Amid stay-at-home orders in the height of the pandemic, only essential businesses were allowed to stay open. To the dismay of many in the industry, not all healthcare businesses were allowed to stay open. Indeed, service providers in areas like dental and elective surgery were forced to close, creating a massive cash flow problem for healthcare providers.

With businesses now allowed to reopen, opening up revenue streams and supporting cash flow is paramount. According to John Innes, CEO of ACH Processing Company, the complex flow of B2B payments in the healthcare space has several areas of opportunity to not only bring efficiency to the process, but actually provide financial relief to both payers, like third-party administrators (TPAs), and payees, like dental offices and private practices.

Speaking with PYMNTS, Innes described how the virtual card is sometimes an optimal payment method to optimize payment flows and support the cash flow of both ends of the B2B transaction.

The Virtual Card Value Prop

Traditionally, a payment between health insurance companies or TPAs, which are third parties that manage claims processing, paper checks and ACH payments are typical when paying healthcare providers. Yet these payment methods have their drawbacks.

One of the largest is a lack of transparency, according to Innes.

“I own a company called the ACH Processing Company, and there are limitations to the visibility of the ACH payment,” he said.

Introducing a virtual card solution was the result of conversations with TPAs that sought a more efficient, digital means of paying healthcare providers. It’s one of the largest value propositions of the virtual card: because it is digital by nature, visibility into the status of a transaction is augmented, and a payer can gain insight in real time to see that a transaction has occurred and been accepted by the other side.

Other benefits for payers include the virtual card’s ability to negate the need for a TPA to obtain, manage and store securely the bank account details of a payee.

With its new virtual card offering, ACH Processing Company has added another incentive for TPAs to adopt virtual card payments. Each transaction offers a cash rebate, generated from the interchange, that Innes said can open up a much-needed new revenue stream for payers at times when cash flow is tight.

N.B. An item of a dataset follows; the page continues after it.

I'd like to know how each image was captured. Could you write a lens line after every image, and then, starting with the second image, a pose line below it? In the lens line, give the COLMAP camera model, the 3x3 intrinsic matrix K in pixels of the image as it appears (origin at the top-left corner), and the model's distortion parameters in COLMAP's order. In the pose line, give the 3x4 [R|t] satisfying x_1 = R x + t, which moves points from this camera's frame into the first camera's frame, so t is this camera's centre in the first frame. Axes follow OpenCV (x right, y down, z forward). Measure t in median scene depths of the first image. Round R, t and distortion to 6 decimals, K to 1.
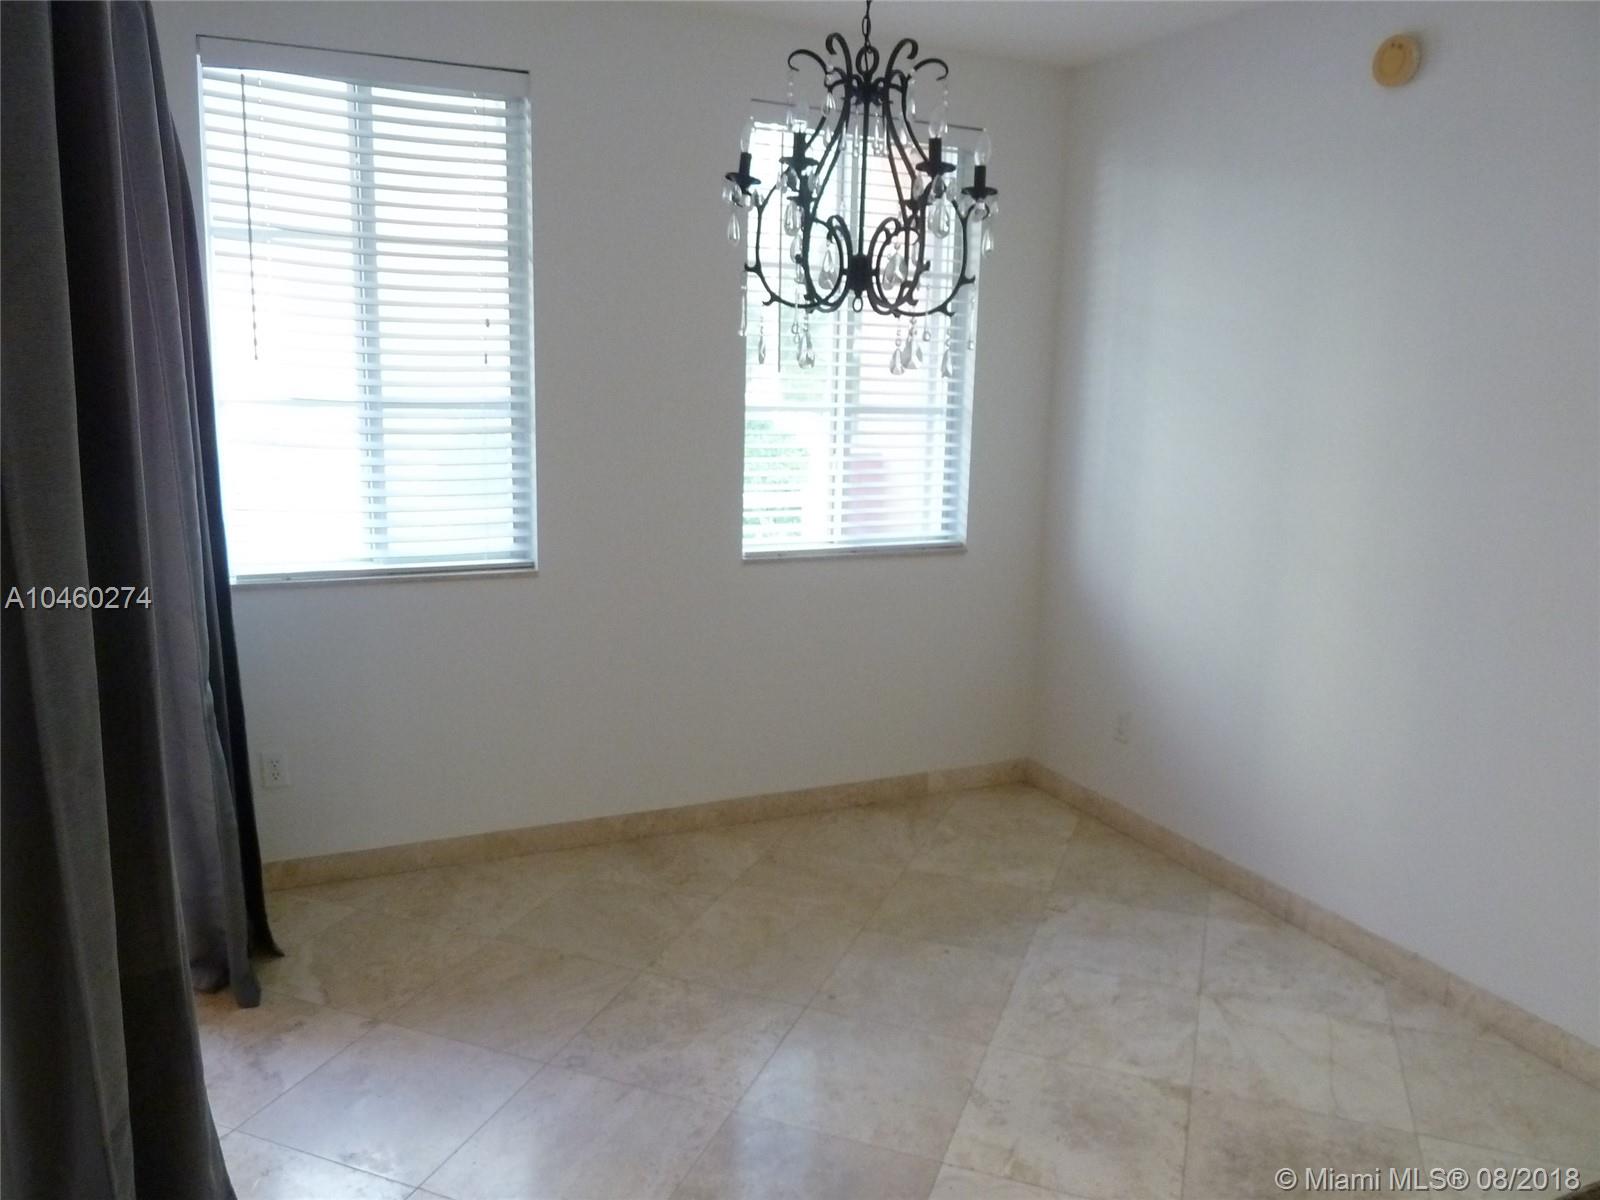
lens RADIAL K [[1188.9, 0, 795.9], [0, 1188.9, 607.9], [0, 0, 1]] dist [-0.034958, 0.006981]
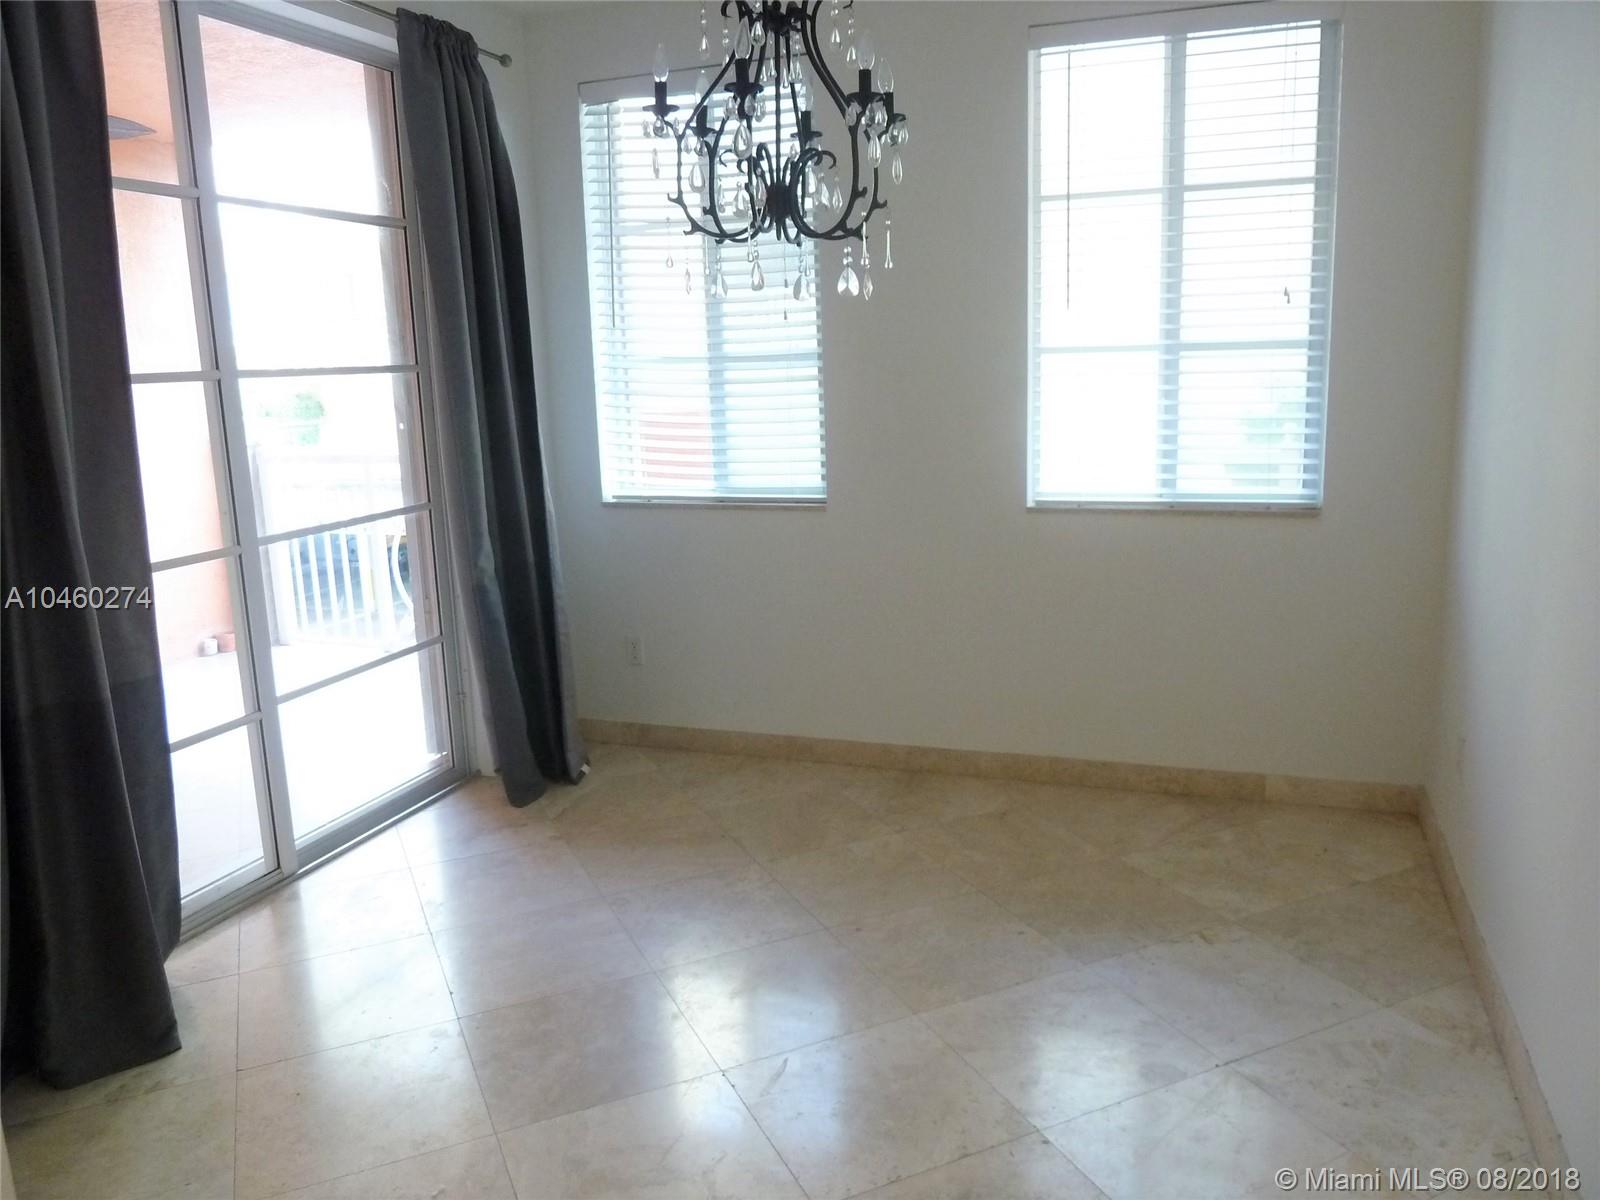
lens RADIAL K [[1188.9, 0, 795.6], [0, 1188.9, 603.7], [0, 0, 1]] dist [-0.034958, 0.006981]
pose [[0.705915, 0.099806, -0.701229, 0.530393], [-0.090804, 0.994605, 0.050152, 0.006639], [0.702452, 0.028271, 0.711170, 0.190956]]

For payees, meanwhile, virtual cards offer greater immediacy of payment receipt than other methods like cash or ACH, a cash flow benefit Innes noted can be instrumental in the survival of many businesses. The contactless nature of virtual cards also offers convenience, as opposed to paper checks that must be physically handled to be deposited.

Providing Choice

With virtual cards able to support the cash flow of both sides of the transaction — for payee, through faster access to capital, and for payer, through access to cash-back rebates — adoption of this payment method is expected to grow in the B2B healthcare space, Innes said.

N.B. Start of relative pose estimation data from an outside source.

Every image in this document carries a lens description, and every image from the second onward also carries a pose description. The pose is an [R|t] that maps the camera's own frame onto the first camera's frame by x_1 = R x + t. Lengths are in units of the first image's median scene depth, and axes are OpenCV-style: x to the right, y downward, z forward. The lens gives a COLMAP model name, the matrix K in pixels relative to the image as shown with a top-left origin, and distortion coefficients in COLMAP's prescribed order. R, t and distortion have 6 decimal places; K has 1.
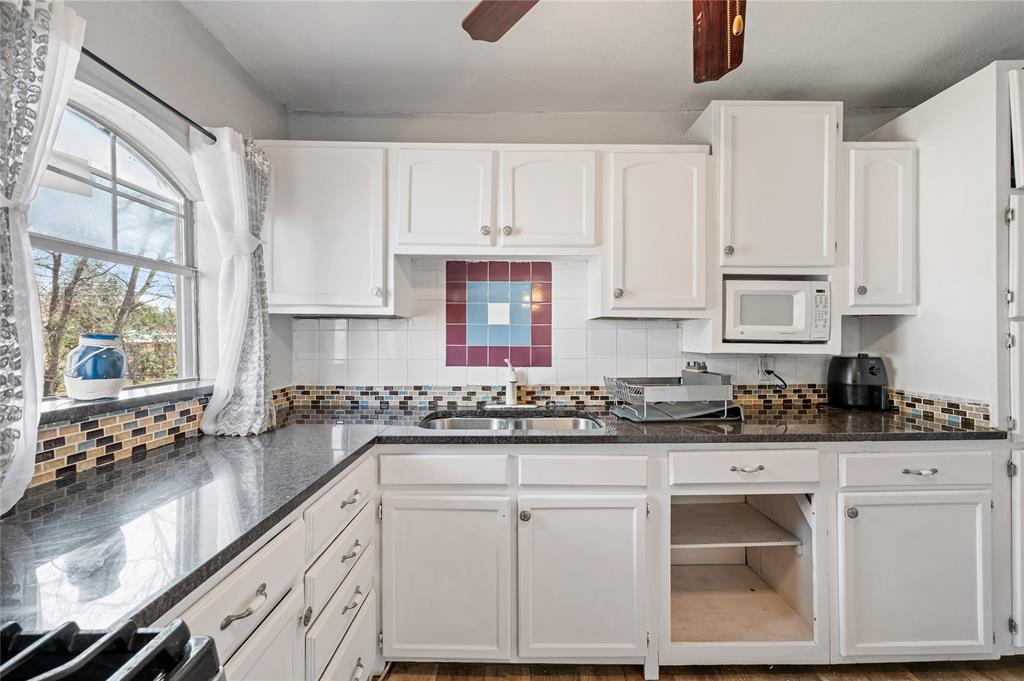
lens RADIAL K [[403.9, 0, 516.6], [0, 403.9, 340.9], [0, 0, 1]] dist [-0.000736, -0.000027]
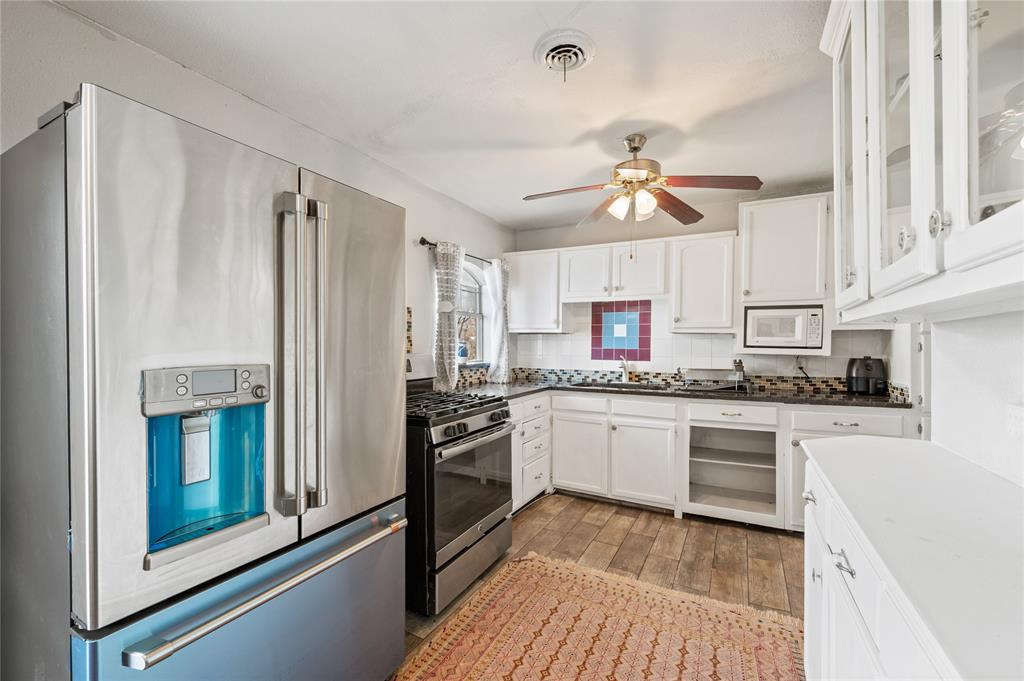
lens RADIAL K [[428.5, 0, 516.0], [0, 428.5, 352.4], [0, 0, 1]] dist [0.000685, 0.000002]
pose [[0.878194, 0.013578, -0.478113, 0.532067], [-0.007709, 0.999869, 0.014236, 0.006623], [0.478243, -0.008816, 0.878183, -1.016504]]
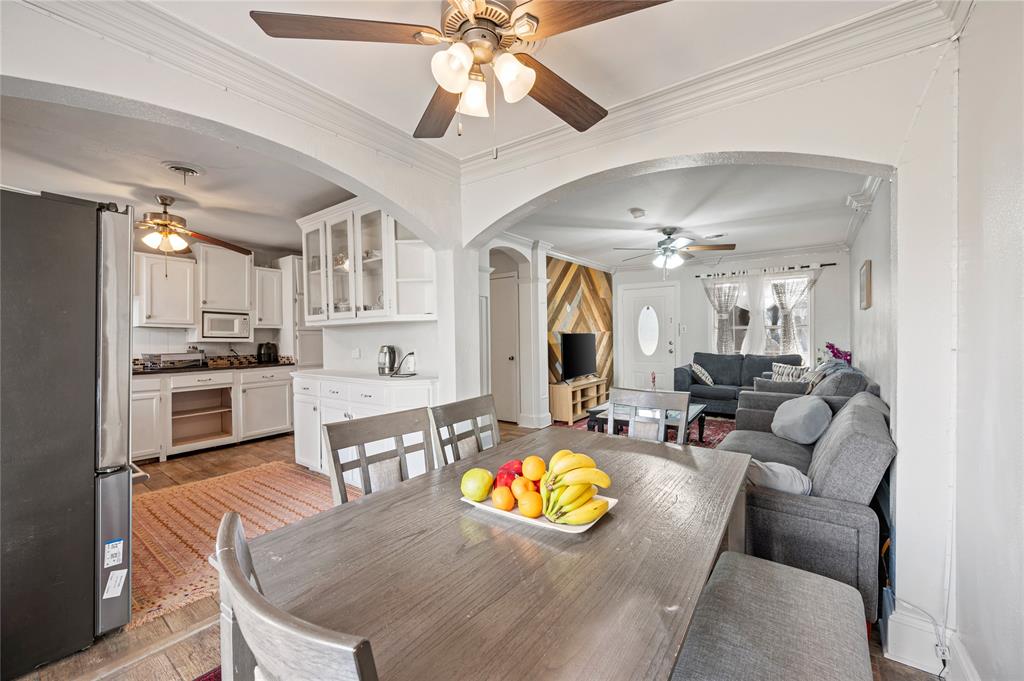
lens RADIAL K [[403.9, 0, 511.5], [0, 403.9, 340.0], [0, 0, 1]] dist [-0.000736, -0.000027]
pose [[0.608268, -0.001616, 0.793730, -0.332097], [0.011874, 0.999905, -0.007064, 0.060816], [-0.793643, 0.013722, 0.608230, -2.125661]]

Yet the technology is not necessarily looking to replace ACH or other electronic payment methods outright, he noted. Indeed, each payment method has its pros and cons (for example, accepting cards can be a challenge and an added expense for healthcare providers).

As such, Innes emphasized the importance of optionality.

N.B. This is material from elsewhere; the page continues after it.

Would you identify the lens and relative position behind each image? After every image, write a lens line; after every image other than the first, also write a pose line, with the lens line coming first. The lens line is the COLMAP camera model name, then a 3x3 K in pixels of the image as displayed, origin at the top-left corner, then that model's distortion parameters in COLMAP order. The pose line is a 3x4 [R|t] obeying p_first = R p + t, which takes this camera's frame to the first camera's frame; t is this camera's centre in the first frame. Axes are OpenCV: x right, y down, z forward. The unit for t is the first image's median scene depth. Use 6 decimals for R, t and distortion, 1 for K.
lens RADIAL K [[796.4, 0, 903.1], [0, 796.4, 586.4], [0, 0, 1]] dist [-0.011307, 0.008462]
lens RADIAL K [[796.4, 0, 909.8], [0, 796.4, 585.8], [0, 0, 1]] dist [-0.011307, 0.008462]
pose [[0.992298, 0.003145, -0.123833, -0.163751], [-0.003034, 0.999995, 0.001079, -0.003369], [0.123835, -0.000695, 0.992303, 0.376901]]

“There are pros and cons to different payment methods, and I think having the right mix of payment methods provided to businesses is the right approach,” he said.

With the threat of more lockdowns looming, healthcare providers and their business partners must be prepared for another shutdown — and for more moments of a cash flow squeeze. Being strategic about B2B payment methods and embracing choice will play an important role in aiding the perseverance and recovery of businesses across the industry.

“Certainly this year, there has been a bit of change and disruption in the healthcare industry,” noted Innes, “and companies, be they large or small, have to adapt.”